■ **Task to carry out**: Give back each entry exactly as written, apart from the pictures.

Records from a dataset
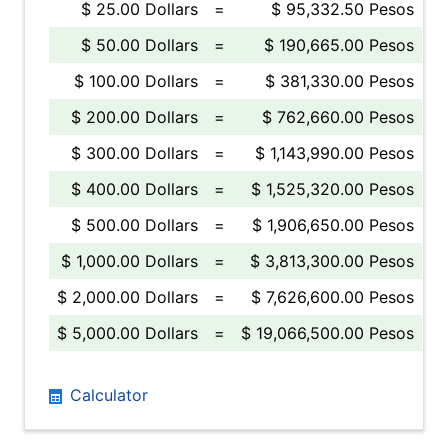
$ 25.00 Dollars
=
$ 95,332.50 Pesos
$ 50.00 Dollars
=
$ 190,665.00 Pesos
$ 100.00 Dollars
=
$ 381,330.00 Pesos
$ 200.00 Dollars
=
$ 762,660.00 Pesos
$ 300.00 Dollars
=
$ 1,143,990.00 Pesos
$ 400.00 Dollars
=
$ 1,525,320.00 Pesos
$ 500.00 Dollars
=
$ 1,906,650.00 Pesos
$ 1,000.00 Dollars
=
$ 3,813,300.00 Pesos
$ 2,000.00 Dollars
=
$ 7,626,600.00 Pesos
$ 5,000.00 Dollars
=
$ 19,066,500.00 Pesos
Calculator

■ **Output for this task**:
$ 25.00 Dollars
=
$ 95,332.50 Pesos
$ 50.00 Dollars
=
$ 190,665.00 Pesos
$ 100.00 Dollars
=
$ 381,330.00 Pesos
$ 200.00 Dollars
=
$ 762,660.00 Pesos
$ 300.00 Dollars
=
$ 1,143,990.00 Pesos
$ 400.00 Dollars
=
$ 1,525,320.00 Pesos
$ 500.00 Dollars
=
$ 1,906,650.00 Pesos
$ 1,000.00 Dollars
=
$ 3,813,300.00 Pesos
$ 2,000.00 Dollars
=
$ 7,626,600.00 Pesos
$ 5,000.00 Dollars
=
$ 19,066,500.00 Pesos
Calculator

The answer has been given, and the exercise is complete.